### REQUIRED WORK
Without including any pictures, retype exactly the lines from the top of the records through the line containing "37: (380, 101, 1.90)", that final line included.

### EXERCISE DATA
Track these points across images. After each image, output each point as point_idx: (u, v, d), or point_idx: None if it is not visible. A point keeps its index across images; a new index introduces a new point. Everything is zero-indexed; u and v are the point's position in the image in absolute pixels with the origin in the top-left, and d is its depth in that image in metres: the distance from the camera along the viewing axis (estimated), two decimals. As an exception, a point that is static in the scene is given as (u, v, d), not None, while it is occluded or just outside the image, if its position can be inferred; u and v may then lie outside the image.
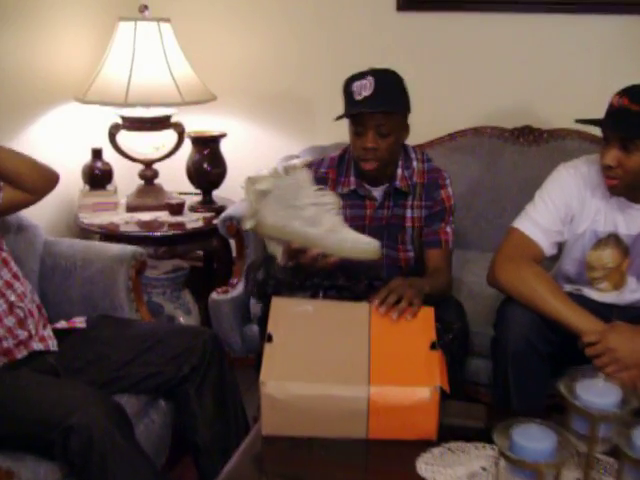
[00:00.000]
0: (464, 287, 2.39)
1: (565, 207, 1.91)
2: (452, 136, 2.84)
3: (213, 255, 2.84)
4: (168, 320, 2.86)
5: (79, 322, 1.99)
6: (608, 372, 1.67)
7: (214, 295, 2.44)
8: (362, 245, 1.73)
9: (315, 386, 1.55)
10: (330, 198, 1.77)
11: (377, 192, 2.09)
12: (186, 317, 2.87)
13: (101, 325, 1.97)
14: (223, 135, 2.81)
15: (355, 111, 1.91)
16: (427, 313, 1.69)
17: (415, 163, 2.10)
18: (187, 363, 1.87)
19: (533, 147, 2.76)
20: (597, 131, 2.64)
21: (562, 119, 2.74)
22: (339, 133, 2.87)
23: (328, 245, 1.74)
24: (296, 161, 2.71)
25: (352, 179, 2.08)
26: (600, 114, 2.72)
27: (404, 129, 2.01)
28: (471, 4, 2.84)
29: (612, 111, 1.77)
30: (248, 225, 1.83)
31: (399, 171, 2.06)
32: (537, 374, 1.84)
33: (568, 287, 2.02)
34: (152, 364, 1.88)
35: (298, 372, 1.58)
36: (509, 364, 1.82)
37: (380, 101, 1.90)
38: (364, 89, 1.89)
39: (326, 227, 1.73)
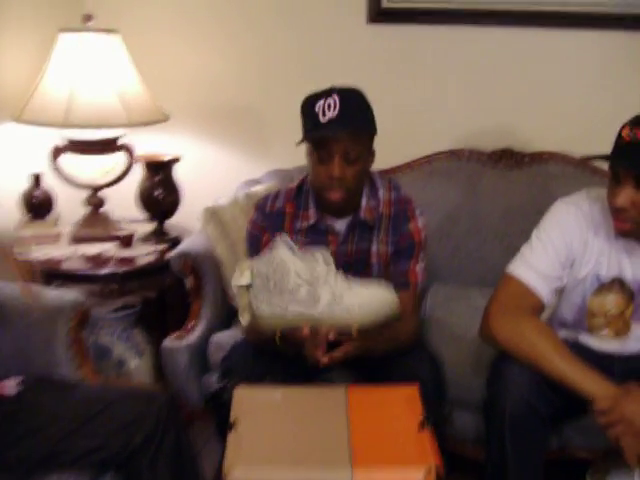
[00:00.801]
0: (445, 329, 2.17)
1: (566, 250, 1.71)
2: (427, 159, 2.64)
3: (167, 293, 2.57)
4: (118, 364, 2.58)
5: (10, 386, 1.71)
6: (623, 445, 1.46)
7: (167, 342, 2.18)
8: (373, 304, 1.53)
9: (290, 469, 1.32)
10: (321, 266, 1.56)
11: (340, 225, 1.88)
12: (137, 360, 2.59)
13: (36, 391, 1.70)
14: (177, 159, 2.55)
15: (320, 135, 1.69)
16: (411, 392, 1.50)
17: (382, 192, 1.89)
18: (139, 433, 1.61)
19: (514, 171, 2.57)
20: (582, 154, 2.50)
21: (545, 141, 2.61)
22: (304, 156, 2.68)
23: (338, 319, 1.53)
24: (259, 187, 2.49)
25: (312, 212, 1.87)
26: (586, 137, 2.61)
27: (371, 154, 1.81)
28: (447, 16, 2.63)
29: (623, 145, 1.56)
30: (244, 321, 1.61)
31: (364, 201, 1.86)
32: (537, 438, 1.64)
33: (563, 333, 1.83)
34: (97, 435, 1.61)
35: (269, 455, 1.35)
36: (506, 429, 1.61)
37: (348, 123, 1.69)
38: (328, 109, 1.68)
39: (325, 301, 1.52)
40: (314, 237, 1.86)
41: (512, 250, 2.42)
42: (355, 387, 1.52)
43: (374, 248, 1.88)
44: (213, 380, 2.09)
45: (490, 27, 2.61)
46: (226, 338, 2.15)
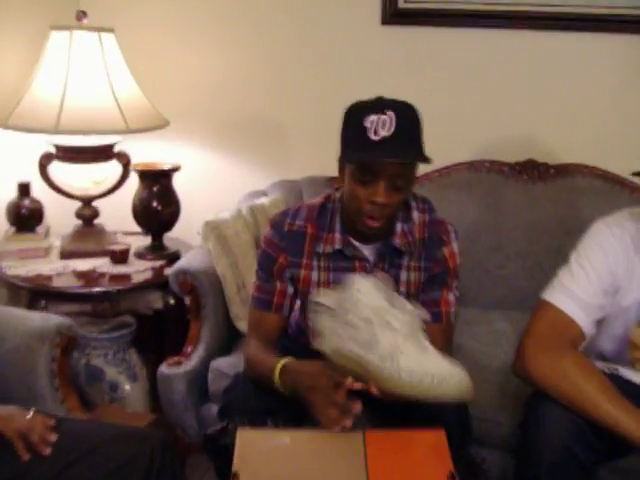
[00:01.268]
0: (467, 357, 1.98)
1: (610, 276, 1.53)
2: (444, 171, 2.46)
3: (164, 313, 2.38)
4: (110, 388, 2.40)
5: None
6: None
7: (164, 368, 2.00)
8: (451, 383, 1.29)
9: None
10: (407, 317, 1.36)
11: (368, 251, 1.69)
12: (132, 384, 2.42)
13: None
14: (176, 168, 2.37)
15: (371, 156, 1.48)
16: (437, 438, 1.30)
17: (415, 214, 1.69)
18: (131, 477, 1.43)
19: (538, 184, 2.39)
20: (612, 167, 2.34)
21: (571, 152, 2.43)
22: (313, 166, 2.51)
23: (383, 377, 1.32)
24: (264, 200, 2.31)
25: (337, 236, 1.67)
26: (615, 147, 2.46)
27: (415, 180, 1.61)
28: (467, 18, 2.45)
29: None
30: (322, 346, 1.42)
31: (398, 226, 1.66)
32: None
33: (600, 365, 1.64)
34: (84, 480, 1.43)
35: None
36: (543, 478, 1.41)
37: (403, 146, 1.48)
38: (383, 127, 1.46)
39: (382, 351, 1.31)
40: (338, 263, 1.68)
41: (536, 270, 2.32)
42: (373, 432, 1.33)
43: (404, 276, 1.69)
44: (212, 412, 1.91)
45: (511, 30, 2.44)
46: (227, 364, 1.98)
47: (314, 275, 1.68)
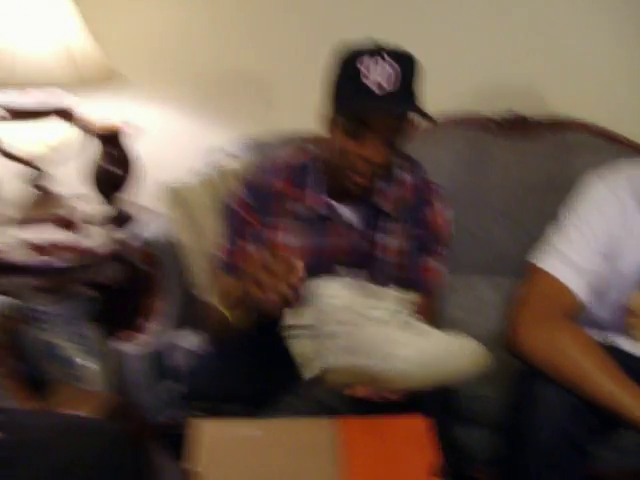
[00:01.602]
0: (448, 327, 1.80)
1: (607, 237, 1.39)
2: (423, 127, 2.26)
3: (125, 284, 2.21)
4: (67, 365, 2.24)
5: None
6: None
7: (120, 345, 1.85)
8: (437, 363, 1.16)
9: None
10: (391, 304, 1.22)
11: (350, 214, 1.54)
12: (91, 361, 2.25)
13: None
14: (135, 128, 2.18)
15: (376, 109, 1.34)
16: (417, 425, 1.17)
17: (402, 174, 1.55)
18: (80, 478, 1.27)
19: (527, 142, 2.24)
20: (608, 123, 2.18)
21: (562, 106, 2.27)
22: (287, 124, 2.33)
23: (387, 377, 1.16)
24: (232, 161, 2.13)
25: (317, 196, 1.53)
26: (609, 101, 2.30)
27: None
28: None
29: None
30: (308, 375, 1.25)
31: (382, 185, 1.51)
32: (574, 470, 1.31)
33: (595, 334, 1.50)
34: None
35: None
36: (539, 462, 1.28)
37: (406, 99, 1.35)
38: (388, 81, 1.32)
39: (375, 350, 1.16)
40: (318, 226, 1.54)
41: (523, 232, 2.16)
42: (347, 420, 1.18)
43: (388, 241, 1.55)
44: (172, 390, 1.75)
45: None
46: (187, 339, 1.82)
47: (290, 239, 1.53)
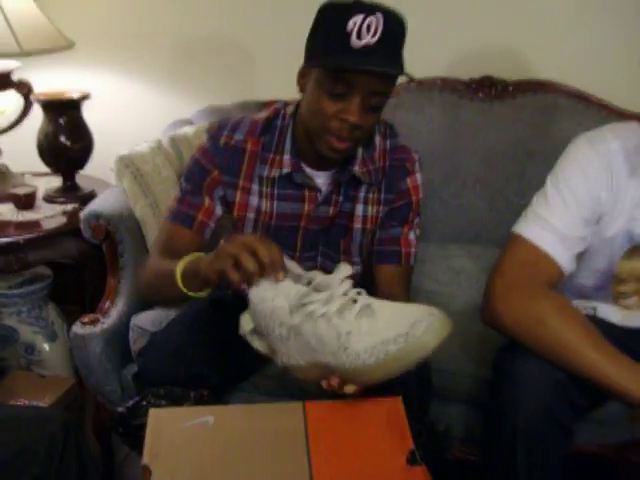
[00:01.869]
0: (423, 299, 1.75)
1: (592, 202, 1.31)
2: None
3: (83, 262, 2.10)
4: (26, 350, 2.14)
5: None
6: None
7: (77, 328, 1.73)
8: (396, 345, 1.01)
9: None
10: (328, 290, 1.07)
11: (321, 179, 1.43)
12: (51, 344, 2.16)
13: None
14: (86, 96, 2.05)
15: (354, 62, 1.22)
16: (393, 406, 1.08)
17: (377, 139, 1.45)
18: (24, 475, 1.19)
19: (496, 104, 2.14)
20: (580, 84, 2.09)
21: (531, 68, 2.17)
22: (247, 89, 2.22)
23: (350, 372, 1.05)
24: (188, 129, 2.02)
25: (287, 158, 1.41)
26: (581, 62, 2.21)
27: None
28: None
29: None
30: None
31: (359, 151, 1.41)
32: (556, 450, 1.25)
33: (577, 303, 1.44)
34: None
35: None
36: (518, 442, 1.21)
37: (388, 56, 1.23)
38: (368, 31, 1.20)
39: (328, 345, 1.04)
40: (285, 191, 1.43)
41: (496, 198, 2.08)
42: (315, 403, 1.09)
43: (359, 210, 1.46)
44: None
45: None
46: (151, 320, 1.71)
47: (253, 200, 1.43)
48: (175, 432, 1.03)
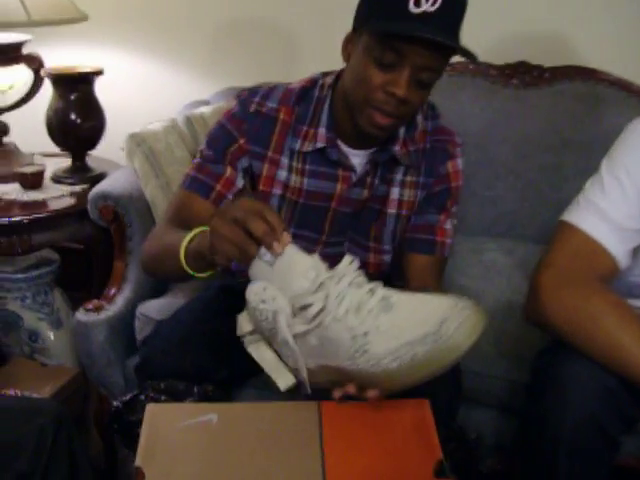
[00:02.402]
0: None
1: None
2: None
3: (91, 246, 2.00)
4: (30, 337, 2.04)
5: None
6: None
7: (80, 315, 1.63)
8: (424, 346, 0.87)
9: None
10: (341, 283, 0.92)
11: (357, 159, 1.32)
12: (56, 332, 2.06)
13: None
14: (99, 72, 1.95)
15: (409, 29, 1.10)
16: (419, 410, 0.95)
17: (420, 119, 1.34)
18: (7, 471, 1.09)
19: (531, 91, 2.01)
20: (621, 71, 1.97)
21: (569, 54, 2.05)
22: (268, 71, 2.11)
23: (368, 378, 0.91)
24: (205, 109, 1.91)
25: (322, 131, 1.29)
26: (621, 47, 2.08)
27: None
28: None
29: None
30: (283, 384, 0.99)
31: (401, 131, 1.30)
32: (601, 464, 1.12)
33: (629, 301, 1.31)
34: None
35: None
36: (561, 454, 1.09)
37: (447, 28, 1.12)
38: (430, 1, 1.09)
39: (342, 349, 0.90)
40: (317, 167, 1.32)
41: (529, 190, 1.95)
42: (332, 404, 0.98)
43: (395, 194, 1.35)
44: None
45: None
46: (158, 309, 1.61)
47: (281, 174, 1.32)
48: (174, 431, 0.92)
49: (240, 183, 1.33)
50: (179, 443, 0.90)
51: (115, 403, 1.07)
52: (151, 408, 0.95)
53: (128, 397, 1.08)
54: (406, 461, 0.89)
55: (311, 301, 0.88)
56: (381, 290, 0.92)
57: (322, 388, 0.95)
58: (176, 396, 1.07)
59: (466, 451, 1.01)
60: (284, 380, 0.95)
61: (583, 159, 1.86)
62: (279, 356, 0.96)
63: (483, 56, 2.01)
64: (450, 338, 0.86)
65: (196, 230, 1.07)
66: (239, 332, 0.98)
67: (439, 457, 0.87)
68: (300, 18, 2.11)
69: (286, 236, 0.90)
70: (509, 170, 1.97)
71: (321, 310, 0.88)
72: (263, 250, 0.90)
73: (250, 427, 0.94)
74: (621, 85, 1.95)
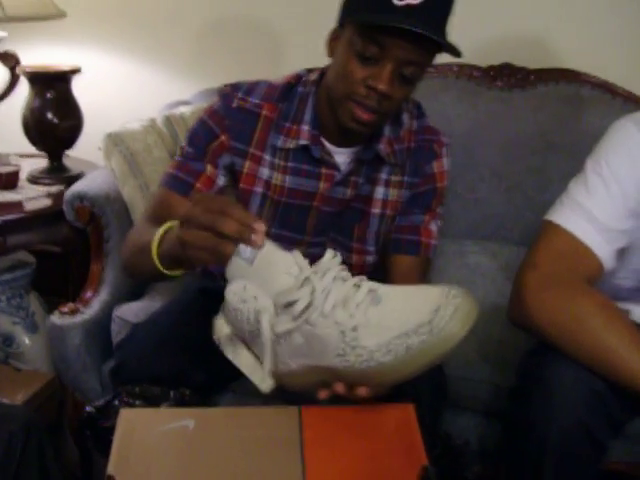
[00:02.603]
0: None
1: (638, 191, 1.15)
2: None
3: (67, 248, 1.96)
4: (4, 342, 1.99)
5: None
6: None
7: (55, 318, 1.58)
8: (416, 338, 0.82)
9: None
10: (325, 278, 0.87)
11: (341, 157, 1.29)
12: (31, 336, 2.01)
13: None
14: (76, 70, 1.91)
15: (392, 21, 1.07)
16: (404, 412, 0.92)
17: (405, 117, 1.31)
18: None
19: (516, 93, 2.00)
20: (605, 74, 1.96)
21: (554, 56, 2.03)
22: (252, 71, 2.07)
23: (359, 374, 0.86)
24: (184, 108, 1.88)
25: (305, 128, 1.26)
26: (606, 50, 2.07)
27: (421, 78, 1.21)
28: None
29: None
30: (265, 388, 0.94)
31: (386, 129, 1.28)
32: (587, 471, 1.09)
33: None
34: None
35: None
36: (547, 460, 1.06)
37: (430, 21, 1.09)
38: None
39: (328, 345, 0.85)
40: (300, 165, 1.29)
41: (514, 192, 1.93)
42: (312, 409, 0.94)
43: (379, 194, 1.33)
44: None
45: None
46: (136, 312, 1.57)
47: (263, 172, 1.29)
48: (148, 437, 0.88)
49: (221, 181, 1.29)
50: (153, 450, 0.86)
51: (88, 408, 1.03)
52: (125, 413, 0.91)
53: (101, 402, 1.04)
54: (390, 467, 0.86)
55: (297, 297, 0.84)
56: (367, 283, 0.88)
57: (302, 392, 0.92)
58: (151, 401, 1.03)
59: (452, 457, 0.97)
60: (264, 382, 0.92)
61: (568, 161, 1.84)
62: (259, 358, 0.92)
63: (467, 57, 2.00)
64: (445, 327, 0.82)
65: (165, 226, 1.02)
66: (216, 335, 0.94)
67: (424, 463, 0.83)
68: (284, 16, 2.08)
69: (259, 226, 0.85)
70: (493, 172, 1.96)
71: (307, 306, 0.84)
72: (242, 247, 0.86)
73: (228, 433, 0.90)
74: (605, 88, 1.95)
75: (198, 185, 1.26)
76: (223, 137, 1.27)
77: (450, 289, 0.84)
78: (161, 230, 1.02)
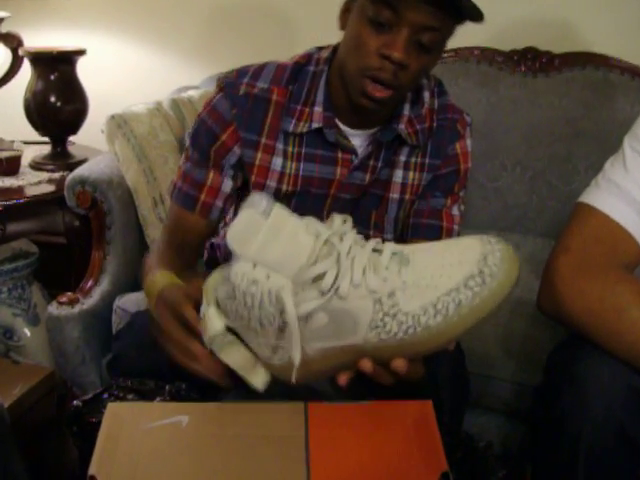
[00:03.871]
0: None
1: None
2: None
3: (70, 237, 1.89)
4: (5, 334, 1.93)
5: None
6: None
7: (53, 309, 1.51)
8: (466, 292, 0.74)
9: None
10: (346, 240, 0.79)
11: (358, 139, 1.19)
12: (33, 329, 1.94)
13: None
14: (81, 52, 1.84)
15: None
16: (422, 410, 0.83)
17: (426, 95, 1.21)
18: None
19: (540, 78, 1.92)
20: (634, 58, 1.86)
21: (581, 40, 1.95)
22: (263, 56, 1.99)
23: (399, 345, 0.77)
24: (192, 92, 1.80)
25: (317, 110, 1.16)
26: (635, 33, 1.98)
27: (443, 50, 1.11)
28: None
29: None
30: (261, 385, 0.85)
31: (406, 107, 1.18)
32: (624, 475, 0.99)
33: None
34: None
35: None
36: (580, 464, 0.96)
37: None
38: None
39: (361, 318, 0.76)
40: (314, 150, 1.19)
41: (538, 182, 1.85)
42: (319, 405, 0.86)
43: (398, 177, 1.23)
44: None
45: None
46: (137, 302, 1.50)
47: (276, 163, 1.19)
48: (136, 434, 0.80)
49: (228, 187, 1.20)
50: (142, 448, 0.78)
51: (75, 402, 0.95)
52: (112, 408, 0.83)
53: (90, 395, 0.95)
54: (404, 472, 0.77)
55: (323, 269, 0.75)
56: (388, 244, 0.79)
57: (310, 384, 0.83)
58: (145, 395, 0.95)
59: (475, 462, 0.88)
60: (260, 378, 0.83)
61: (595, 149, 1.78)
62: (255, 354, 0.83)
63: (489, 41, 1.94)
64: (498, 274, 0.74)
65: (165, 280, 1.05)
66: (210, 333, 0.84)
67: (444, 468, 0.74)
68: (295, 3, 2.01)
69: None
70: (516, 161, 1.89)
71: (336, 277, 0.75)
72: (257, 197, 0.77)
73: (225, 430, 0.82)
74: (634, 72, 1.87)
75: (202, 197, 1.18)
76: (226, 136, 1.17)
77: (487, 236, 0.77)
78: (155, 292, 1.03)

### TASK SOLUTION
Track these points across images. After each image, output each point as point_idx: (u, v, d), or point_idx: None if it is not visible. A point keeps its index across images; a new index introduces a new point. Everything is zero-indexed; u and v are the point's position in the image in absolute pixels with the origin in the top-left, and d is its depth in that image in metres: the distance from the camera along the viewing axis (estimated), two decimals. As an exception, a point that is static in the scene is given as (u, v, d), not None, while it is occluded or just outside the image, if its position can be inferred; u and v may then lie outside the image.
[00:00.000]
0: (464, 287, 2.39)
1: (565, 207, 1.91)
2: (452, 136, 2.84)
3: (213, 255, 2.84)
4: (168, 320, 2.86)
5: (79, 322, 1.99)
6: (608, 372, 1.67)
7: (214, 295, 2.44)
8: (362, 245, 1.73)
9: (315, 386, 1.55)
10: (330, 198, 1.77)
11: (377, 192, 2.09)
12: (186, 317, 2.87)
13: (101, 325, 1.97)
14: (223, 135, 2.81)
15: (355, 111, 1.91)
16: (427, 313, 1.69)
17: (415, 163, 2.10)
18: (187, 363, 1.87)
19: (533, 147, 2.76)
20: (597, 131, 2.64)
21: (562, 119, 2.74)
22: (339, 133, 2.87)
23: (328, 245, 1.74)
24: (296, 161, 2.71)
25: (352, 179, 2.08)
26: (600, 114, 2.72)
27: (404, 129, 2.01)
28: (471, 4, 2.84)
29: (612, 111, 1.77)
30: (248, 225, 1.83)
31: (399, 171, 2.06)
32: (537, 374, 1.84)
33: (568, 287, 2.02)
34: (152, 364, 1.88)
35: (298, 372, 1.58)
36: (509, 364, 1.82)
37: (380, 101, 1.90)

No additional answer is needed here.